# Supplied material
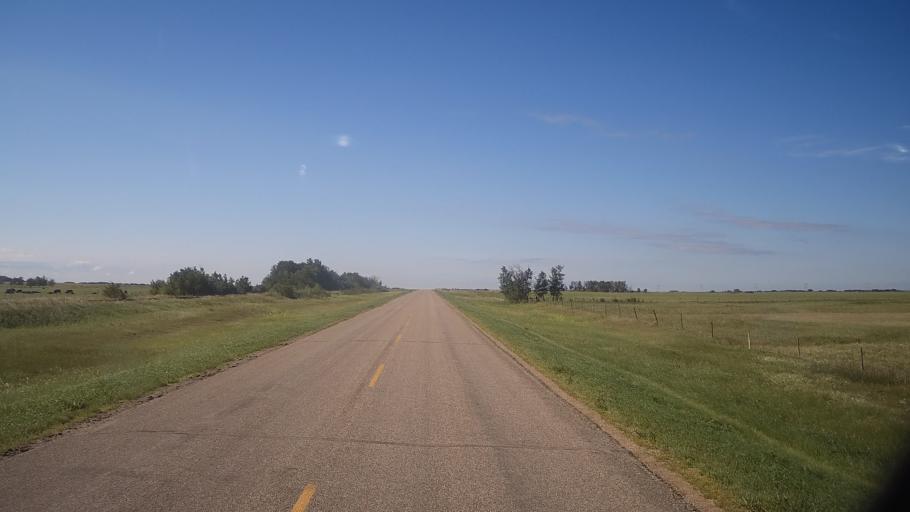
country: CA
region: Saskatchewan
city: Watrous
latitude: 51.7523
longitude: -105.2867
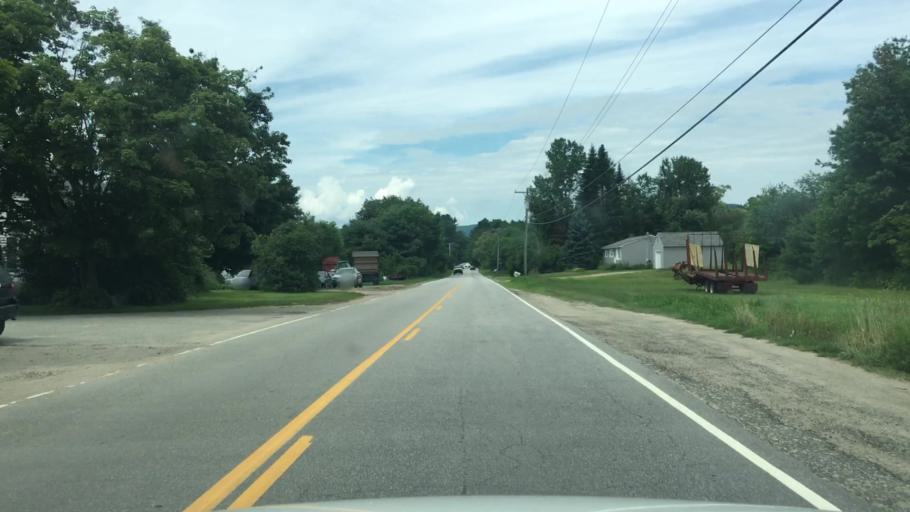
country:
...
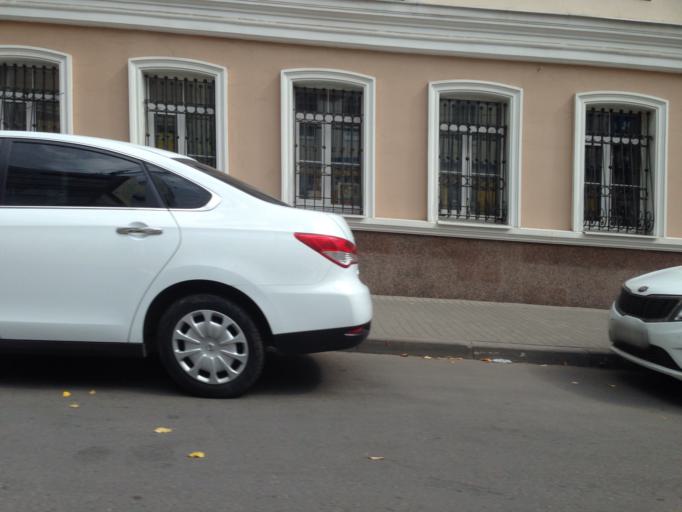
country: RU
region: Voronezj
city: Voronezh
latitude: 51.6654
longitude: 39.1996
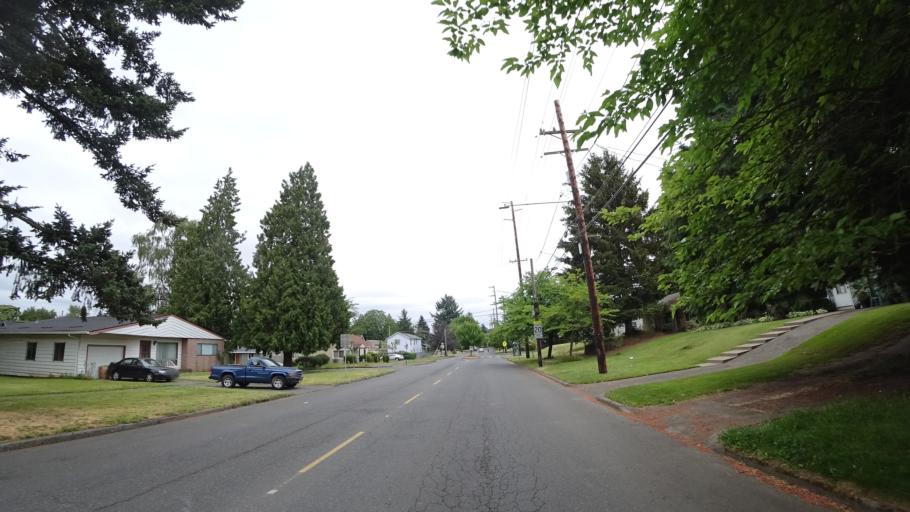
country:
---
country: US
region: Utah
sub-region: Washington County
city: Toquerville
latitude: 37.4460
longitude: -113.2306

# Stated problem
List every line of the items above that contains the string "country". Treat uppercase and lowercase letters as different.

# Result of this exercise
country: CA
country:
country: RU
country:
country: US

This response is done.